И Сулейман прошёл в свою комнату. Но вскоре вернулся и сказал Нурие:
– Позвони-ка, дочка, зятю… вернулся или нет? Мне самому лучше не прикасаться к телефону – не стерплю, сорвусь, накричу…
К этому времени Муртазины уже получили директорскую квартиру.
В первый же день приезда Ильшат побывала у отца, правда, без Хасана. На все её уговоры муж не очень убедительно отговаривался работой – необходимо сперва освоиться на новом месте, потом уже расхаживать по гостям.
Всё это Ильшат и передала родным, чувствуя, что отговорки эти звучат для них столь же неубедительно, как звучали и для неё самой. Но они выслушали её молча. И долгожданная встреча не дала радости, более того, оставила у всей семьи неприятный, тягостный осадок.
Сулейман тогда же решил про себя, что не переступит порога квартиры зятя, пока тот не явится с повинной. Но нанесённая Матвею Яковлевичу обида показалась ему до такой степени нестерпимо оскорбительной, что он забыл о своём зароке.

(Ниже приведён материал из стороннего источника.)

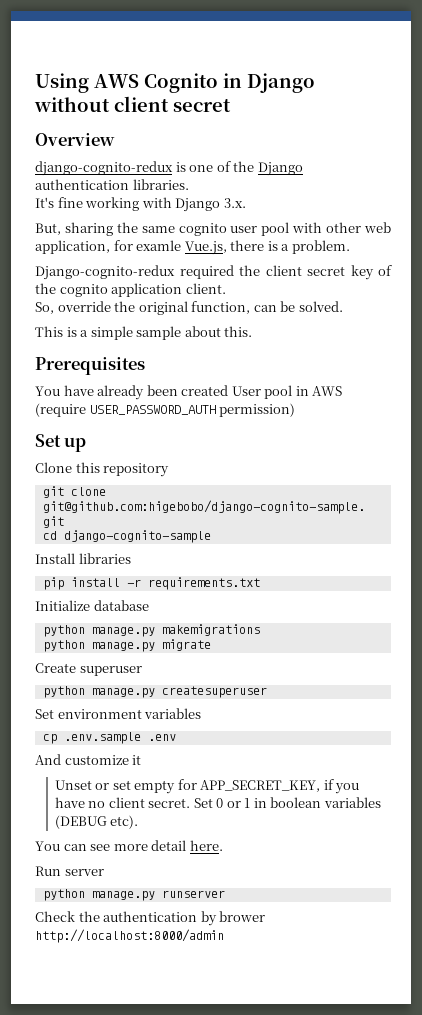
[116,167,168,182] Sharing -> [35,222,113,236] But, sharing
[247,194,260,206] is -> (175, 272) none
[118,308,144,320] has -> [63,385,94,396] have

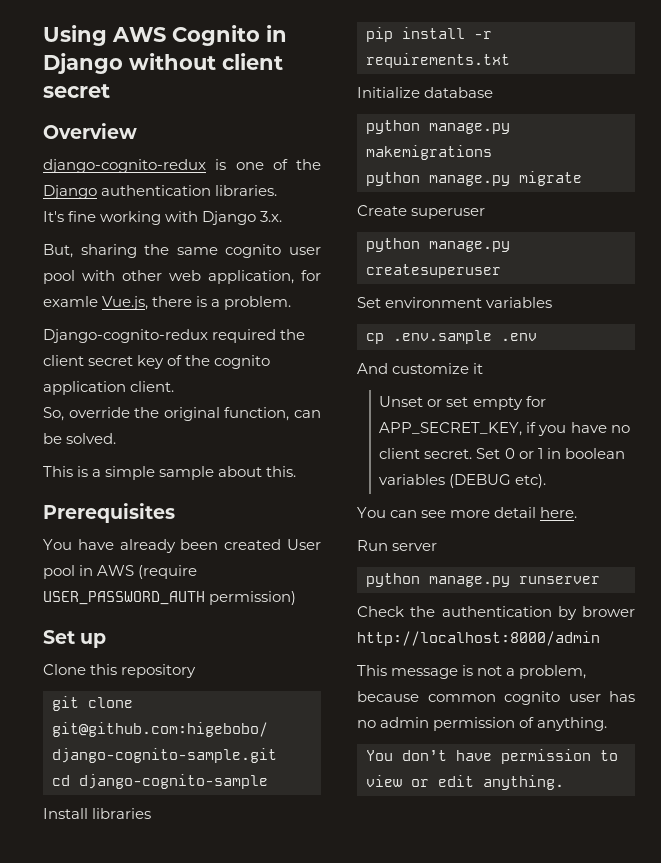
(224, 936) none -> [357,665,587,679] [357,691,635,705] [357,717,608,731] [366,749,618,764] [366,775,564,790] // This message is not a problem, because common cognito user has no admin permission of anything. // You don’t have permission to view or edit anything.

Нурия узнала, что Муртазин ещё не вернулся с завода. Заложив руки за спину, Сулейман заметался по зале, потом, словно что-то вспомнив, распахнул дверь в комнату Ильмурзы.
Сын курил, лёжа на кровати. Увидев отца, он поднялся.
Результатом их последнего крупного разговора было то, что Сулейман настоял наконец на своём. Ильмурза пообещал ему уйти из буфета, решив, что на этом дело и кончится. Но отец – вот беспокойная душа! – опять притащился и снова принялся уговаривать его вернуться в цех, к станку. Удивительно, на этот раз он совсем не кипятился, сберегал, вероятно, силы для предстоящего разговора с директором. Почуяв это, Ильмурза сказал:
– Нет, всё, отец, больше не приставай. Я ведь уже не мальчик…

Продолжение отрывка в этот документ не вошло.